Até à última semana, as críticas à atuação das autoridades de saúde em Lisboa tinham partido sobretudo dos médicos, que alertaram para a falta de capacidade das equipas de saúde pública para dar vazão ao rastreio de contactos e inquéritos epidemiológicos, e para a desvalorização do aumento de casos. “A necessidade de manutenção do estado de calamidade em 19 freguesias de Lisboa é consequência da situação para a qual o SIM tem vindo a alertar há semanas, com destaque para a displicência e incompetência da Autoridade de Saúde Regional de LVT”, insistiu na semana passada o Sindicato Independente dos Médicos, que antes já tinha criticado a atuação do delegado regional de Saúde de Lisboa e Vale do Tejo, Mário Durval. Também houve, no entanto, críticas a contradições nas mensagens e decisões do Governo, como a autorização de manifestações ou a reabertura de centros comerciais na região de Lisboa quando os dados epidemiológicos não mostravam sinais de melhoria.

Recorde-se que no início do mês, dado o agravamento do aumento dos casos na Área Metropolitana de Lisboa, o Governo reuniu-se pela primeira vez com os autarcas dos concelhos com mais novos casos – Sintra, Amadora, Odivelas, Loures e Lisboa.
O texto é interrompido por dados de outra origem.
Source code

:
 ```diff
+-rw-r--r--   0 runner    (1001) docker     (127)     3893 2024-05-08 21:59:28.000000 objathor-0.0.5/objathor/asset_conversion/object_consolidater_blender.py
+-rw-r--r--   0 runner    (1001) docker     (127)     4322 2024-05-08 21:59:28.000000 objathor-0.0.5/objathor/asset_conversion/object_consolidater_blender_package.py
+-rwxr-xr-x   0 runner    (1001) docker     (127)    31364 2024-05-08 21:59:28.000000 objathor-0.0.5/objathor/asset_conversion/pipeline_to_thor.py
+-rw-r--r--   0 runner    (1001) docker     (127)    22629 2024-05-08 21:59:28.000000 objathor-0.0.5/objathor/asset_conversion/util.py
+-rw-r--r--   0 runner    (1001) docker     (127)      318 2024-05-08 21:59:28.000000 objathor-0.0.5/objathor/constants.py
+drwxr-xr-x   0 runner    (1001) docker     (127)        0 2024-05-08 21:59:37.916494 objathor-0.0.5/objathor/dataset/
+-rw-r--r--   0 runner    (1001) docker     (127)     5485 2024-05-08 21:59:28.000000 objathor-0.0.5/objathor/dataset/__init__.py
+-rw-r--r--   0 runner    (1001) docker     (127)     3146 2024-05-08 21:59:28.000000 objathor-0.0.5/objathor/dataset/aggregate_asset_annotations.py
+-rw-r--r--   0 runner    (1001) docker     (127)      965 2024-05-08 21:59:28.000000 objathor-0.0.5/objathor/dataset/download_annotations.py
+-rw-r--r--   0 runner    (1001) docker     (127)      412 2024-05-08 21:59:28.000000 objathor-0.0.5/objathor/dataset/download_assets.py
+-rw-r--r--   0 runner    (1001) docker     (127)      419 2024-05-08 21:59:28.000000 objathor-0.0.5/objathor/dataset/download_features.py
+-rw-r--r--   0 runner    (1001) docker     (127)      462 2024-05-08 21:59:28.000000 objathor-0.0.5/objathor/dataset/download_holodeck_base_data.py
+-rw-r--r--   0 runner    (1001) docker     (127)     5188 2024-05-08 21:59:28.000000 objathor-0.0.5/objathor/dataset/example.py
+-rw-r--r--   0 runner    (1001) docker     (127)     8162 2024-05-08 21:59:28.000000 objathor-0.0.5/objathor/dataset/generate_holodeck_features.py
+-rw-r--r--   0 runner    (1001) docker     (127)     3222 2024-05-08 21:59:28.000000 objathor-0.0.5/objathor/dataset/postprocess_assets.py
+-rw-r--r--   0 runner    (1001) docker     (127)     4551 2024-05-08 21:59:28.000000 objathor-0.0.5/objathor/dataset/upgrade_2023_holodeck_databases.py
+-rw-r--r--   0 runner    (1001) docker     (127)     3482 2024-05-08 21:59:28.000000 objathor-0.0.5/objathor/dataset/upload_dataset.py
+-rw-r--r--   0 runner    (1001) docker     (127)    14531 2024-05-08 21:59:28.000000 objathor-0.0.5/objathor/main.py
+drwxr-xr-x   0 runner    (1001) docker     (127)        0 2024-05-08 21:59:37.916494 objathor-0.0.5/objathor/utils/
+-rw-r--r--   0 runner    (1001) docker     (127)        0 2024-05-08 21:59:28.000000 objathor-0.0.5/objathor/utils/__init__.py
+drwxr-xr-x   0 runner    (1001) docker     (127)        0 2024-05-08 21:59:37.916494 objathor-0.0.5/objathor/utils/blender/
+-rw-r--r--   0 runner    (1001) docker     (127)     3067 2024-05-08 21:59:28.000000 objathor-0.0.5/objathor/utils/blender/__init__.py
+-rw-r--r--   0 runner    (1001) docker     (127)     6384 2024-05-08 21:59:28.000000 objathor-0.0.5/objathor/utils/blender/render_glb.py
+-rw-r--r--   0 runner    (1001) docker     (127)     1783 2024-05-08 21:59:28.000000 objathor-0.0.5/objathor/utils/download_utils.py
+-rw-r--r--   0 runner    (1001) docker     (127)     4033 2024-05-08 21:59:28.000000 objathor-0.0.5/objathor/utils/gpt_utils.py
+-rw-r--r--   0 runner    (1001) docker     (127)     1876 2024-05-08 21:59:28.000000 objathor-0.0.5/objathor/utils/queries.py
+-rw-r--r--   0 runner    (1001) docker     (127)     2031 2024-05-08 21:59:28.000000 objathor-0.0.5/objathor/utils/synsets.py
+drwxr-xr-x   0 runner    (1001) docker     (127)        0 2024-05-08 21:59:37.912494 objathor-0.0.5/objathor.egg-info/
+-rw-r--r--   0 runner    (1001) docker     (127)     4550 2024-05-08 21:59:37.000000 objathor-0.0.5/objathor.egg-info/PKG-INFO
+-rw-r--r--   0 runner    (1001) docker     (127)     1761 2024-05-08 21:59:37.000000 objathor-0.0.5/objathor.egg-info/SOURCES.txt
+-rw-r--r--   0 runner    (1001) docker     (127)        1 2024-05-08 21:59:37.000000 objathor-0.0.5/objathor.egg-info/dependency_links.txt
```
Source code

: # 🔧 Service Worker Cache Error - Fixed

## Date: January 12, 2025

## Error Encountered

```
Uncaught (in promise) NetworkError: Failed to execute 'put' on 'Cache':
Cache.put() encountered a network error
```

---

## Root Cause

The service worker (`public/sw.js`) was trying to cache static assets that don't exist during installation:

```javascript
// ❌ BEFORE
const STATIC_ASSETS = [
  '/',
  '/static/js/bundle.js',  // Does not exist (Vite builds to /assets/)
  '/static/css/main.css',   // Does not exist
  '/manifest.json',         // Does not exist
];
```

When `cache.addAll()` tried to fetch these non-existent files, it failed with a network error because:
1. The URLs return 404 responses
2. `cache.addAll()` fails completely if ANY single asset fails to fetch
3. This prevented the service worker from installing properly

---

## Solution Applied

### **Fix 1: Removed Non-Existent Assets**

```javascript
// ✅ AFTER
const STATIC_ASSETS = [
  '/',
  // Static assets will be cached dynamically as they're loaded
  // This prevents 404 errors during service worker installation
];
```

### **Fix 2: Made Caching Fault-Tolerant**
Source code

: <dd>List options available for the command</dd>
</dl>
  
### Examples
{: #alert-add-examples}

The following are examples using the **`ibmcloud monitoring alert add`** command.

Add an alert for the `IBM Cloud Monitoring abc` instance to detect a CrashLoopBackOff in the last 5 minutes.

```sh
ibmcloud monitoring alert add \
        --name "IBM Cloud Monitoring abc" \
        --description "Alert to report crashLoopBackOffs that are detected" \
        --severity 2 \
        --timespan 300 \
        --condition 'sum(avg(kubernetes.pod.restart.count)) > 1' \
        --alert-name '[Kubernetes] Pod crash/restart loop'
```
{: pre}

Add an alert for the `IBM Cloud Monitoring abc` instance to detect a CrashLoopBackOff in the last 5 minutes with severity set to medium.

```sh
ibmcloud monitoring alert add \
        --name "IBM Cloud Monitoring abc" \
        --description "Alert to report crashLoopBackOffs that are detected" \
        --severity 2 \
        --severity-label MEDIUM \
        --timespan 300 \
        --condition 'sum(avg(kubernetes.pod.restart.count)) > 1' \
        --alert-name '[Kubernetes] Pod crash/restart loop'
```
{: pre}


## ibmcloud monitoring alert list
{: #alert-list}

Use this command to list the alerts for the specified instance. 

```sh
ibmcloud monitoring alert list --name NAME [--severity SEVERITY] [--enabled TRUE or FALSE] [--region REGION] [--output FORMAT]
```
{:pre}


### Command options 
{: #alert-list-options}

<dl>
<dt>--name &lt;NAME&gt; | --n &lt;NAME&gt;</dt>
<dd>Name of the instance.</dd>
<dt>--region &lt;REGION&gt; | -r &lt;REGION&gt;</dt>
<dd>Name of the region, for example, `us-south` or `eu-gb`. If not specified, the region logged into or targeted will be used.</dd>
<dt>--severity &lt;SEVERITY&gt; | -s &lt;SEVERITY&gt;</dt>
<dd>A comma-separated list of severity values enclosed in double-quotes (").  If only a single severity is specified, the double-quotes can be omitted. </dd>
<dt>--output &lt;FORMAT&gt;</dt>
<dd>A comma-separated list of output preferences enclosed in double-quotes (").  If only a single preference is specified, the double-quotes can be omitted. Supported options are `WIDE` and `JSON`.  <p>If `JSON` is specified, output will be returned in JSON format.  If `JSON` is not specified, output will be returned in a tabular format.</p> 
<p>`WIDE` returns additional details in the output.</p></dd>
Seria depois criado um gabinete regional de supressão da covid-19. Os autarcas têm dado nota do trabalho que está a ser feito e das dificuldades. Bernardino Soares alertou para a necessidade de criar condições para que as pessoas possam cumprir o confinamento. Já a Câmara Municipal de Sintra assumiu os rastreios perante alguns novos casos, nomeadamente em escolas. E ontem anunciou um financiamento extra de 225 mil euros para os bombeiros. “Não vamos esperar por ninguém para fazer testes ou apoiar financeiramente as mulheres e os homens que todos os dias estão no terreno nesta luta”, escreveu Basílio Horta nas redes sociais.

Os gráficos do Instituto Ricardo Jorge sobre a evolução do índice de contágio mostram que o RT na região de Lisboa aumentou em meados de abril e manteve-se acima de 1 entre 29 de abril e 6 de junho, em contraciclo com as restantes regiões do país. O RT em Lisboa chegou a ser de 1,14, revelam os relatórios que o INSA passou a disponibilizar há três semanas. Ontem, questionado sobre a posição de Medina, o Presidente da República não quis pronunciar-se. “Entendo que a função do Presidente da República é a de contribuir para que os esforços sejam agregados”. Sem respostas fechadas, certo é que a preocupação com a situação na Grande Lisboa se generalizou nas últimas semanas. No final da penúltima reunião técnica no Infarmed, a 8 de junho, Marcelo transmitira uma mensagem menos preocupada do que a que na semana passada levou o Governo a apertar medidas em 19 freguesias. “Há uma perceção, quer dizer, uma compreensão pela opinião pública de um agravamento na região de Lisboa e Vale do Tejo que é superior ao agravamento efetivo”, disse, na altura, o Presidente.